**Problem to work on:** Here is a listing. Write it all out again exactly, but not its pictures.
*** Entries supplied ***
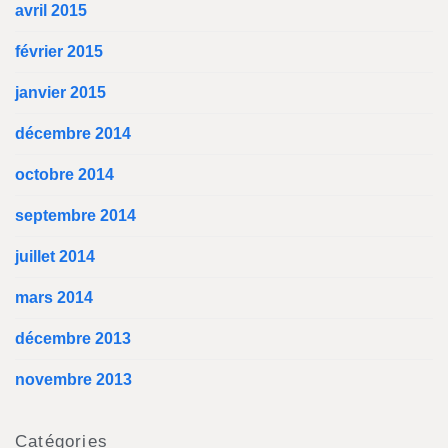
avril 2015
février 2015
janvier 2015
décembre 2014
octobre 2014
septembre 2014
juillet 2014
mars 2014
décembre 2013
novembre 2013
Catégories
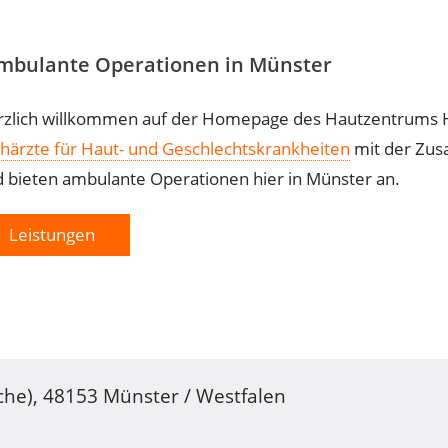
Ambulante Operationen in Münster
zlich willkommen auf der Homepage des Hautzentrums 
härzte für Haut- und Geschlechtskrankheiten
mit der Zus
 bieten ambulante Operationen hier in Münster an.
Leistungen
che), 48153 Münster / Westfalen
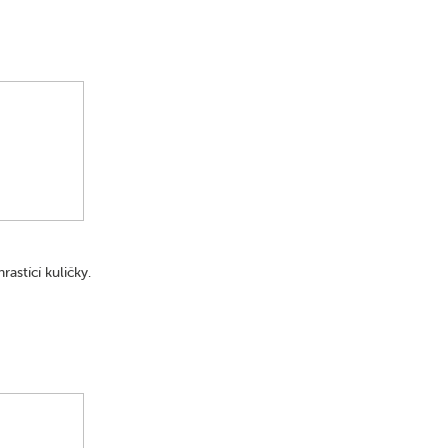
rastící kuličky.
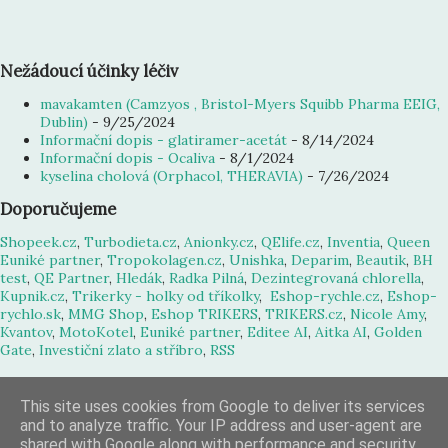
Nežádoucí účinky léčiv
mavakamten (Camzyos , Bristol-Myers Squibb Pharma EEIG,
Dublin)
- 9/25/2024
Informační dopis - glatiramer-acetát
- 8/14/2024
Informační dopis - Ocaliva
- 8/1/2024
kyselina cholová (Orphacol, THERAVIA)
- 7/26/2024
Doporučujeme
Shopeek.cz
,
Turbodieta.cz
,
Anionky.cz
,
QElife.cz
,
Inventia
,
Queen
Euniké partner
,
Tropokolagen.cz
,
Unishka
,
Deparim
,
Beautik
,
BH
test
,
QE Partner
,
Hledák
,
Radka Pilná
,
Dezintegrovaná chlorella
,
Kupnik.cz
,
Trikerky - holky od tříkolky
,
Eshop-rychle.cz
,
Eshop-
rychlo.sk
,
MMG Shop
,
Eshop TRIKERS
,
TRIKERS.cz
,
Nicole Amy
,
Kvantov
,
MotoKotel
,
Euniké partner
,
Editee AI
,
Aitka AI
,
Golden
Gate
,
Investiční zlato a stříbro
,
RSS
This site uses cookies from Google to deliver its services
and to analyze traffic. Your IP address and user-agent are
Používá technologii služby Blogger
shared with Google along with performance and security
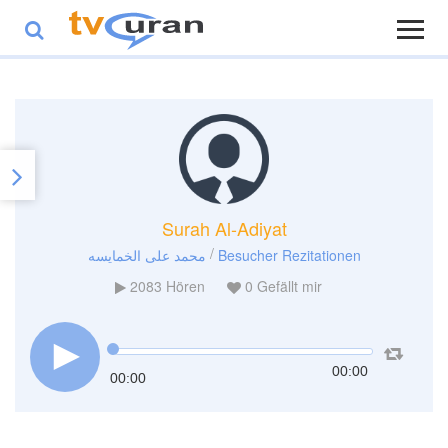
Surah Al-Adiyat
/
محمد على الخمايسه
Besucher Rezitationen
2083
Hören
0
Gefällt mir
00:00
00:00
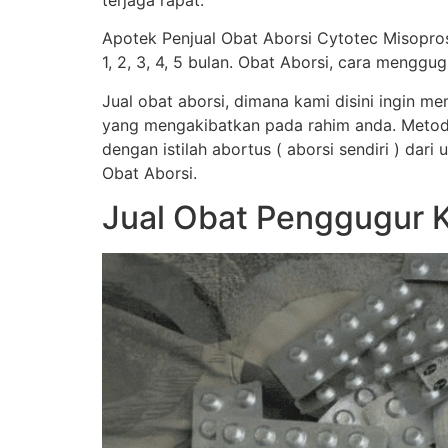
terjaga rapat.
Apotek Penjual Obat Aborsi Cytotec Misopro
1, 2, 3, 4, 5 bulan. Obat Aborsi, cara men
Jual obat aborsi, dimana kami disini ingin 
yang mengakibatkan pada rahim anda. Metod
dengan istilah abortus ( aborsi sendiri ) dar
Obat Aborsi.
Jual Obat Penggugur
*** End of Entries supplied ***
**Exercise answer:**
avril 2015
février 2015
janvier 2015
décembre 2014
octobre 2014
septembre 2014
juillet 2014
mars 2014
décembre 2013
novembre 2013
Catégories
Ambulante Operationen in Münster
zlich willkommen auf der Homepage des Hautzentrums 
härzte für Haut- und Geschlechtskrankheiten
mit der Zus
 bieten ambulante Operationen hier in Münster an.
Leistungen
che), 48153 Münster / Westfalen
rastící kuličky.
Nežádoucí účinky léčiv
mavakamten (Camzyos , Bristol-Myers Squibb Pharma EEIG,
Dublin)
- 9/25/2024
Informační dopis - glatiramer-acetát
- 8/14/2024
Informační dopis - Ocaliva
- 8/1/2024
kyselina cholová (Orphacol, THERAVIA)
- 7/26/2024
Doporučujeme
Shopeek.cz
,
Turbodieta.cz
,
Anionky.cz
,
QElife.cz
,
Inventia
,
Queen
Euniké partner
,
Tropokolagen.cz
,
Unishka
,
Deparim
,
Beautik
,
BH
test
,
QE Partner
,
Hledák
,
Radka Pilná
,
Dezintegrovaná chlorella
,
Kupnik.cz
,
Trikerky - holky od tříkolky
,
Eshop-rychle.cz
,
Eshop-
rychlo.sk
,
MMG Shop
,
Eshop TRIKERS
,
TRIKERS.cz
,
Nicole Amy
,
Kvantov
,
MotoKotel
,
Euniké partner
,
Editee AI
,
Aitka AI
,
Golden
Gate
,
Investiční zlato a stříbro
,
RSS
This site uses cookies from Google to deliver its services
and to analyze traffic. Your IP address and user-agent are
Používá technologii služby Blogger
shared with Google along with performance and security
Surah Al-Adiyat
/
محمد على الخمايسه
Besucher Rezitationen
2083
Hören
0
Gefällt mir
00:00
00:00
terjaga rapat.
Apotek Penjual Obat Aborsi Cytotec Misopro
1, 2, 3, 4, 5 bulan. Obat Aborsi, cara men
Jual obat aborsi, dimana kami disini ingin 
yang mengakibatkan pada rahim anda. Metod
dengan istilah abortus ( aborsi sendiri ) dar
Obat Aborsi.
Jual Obat Penggugur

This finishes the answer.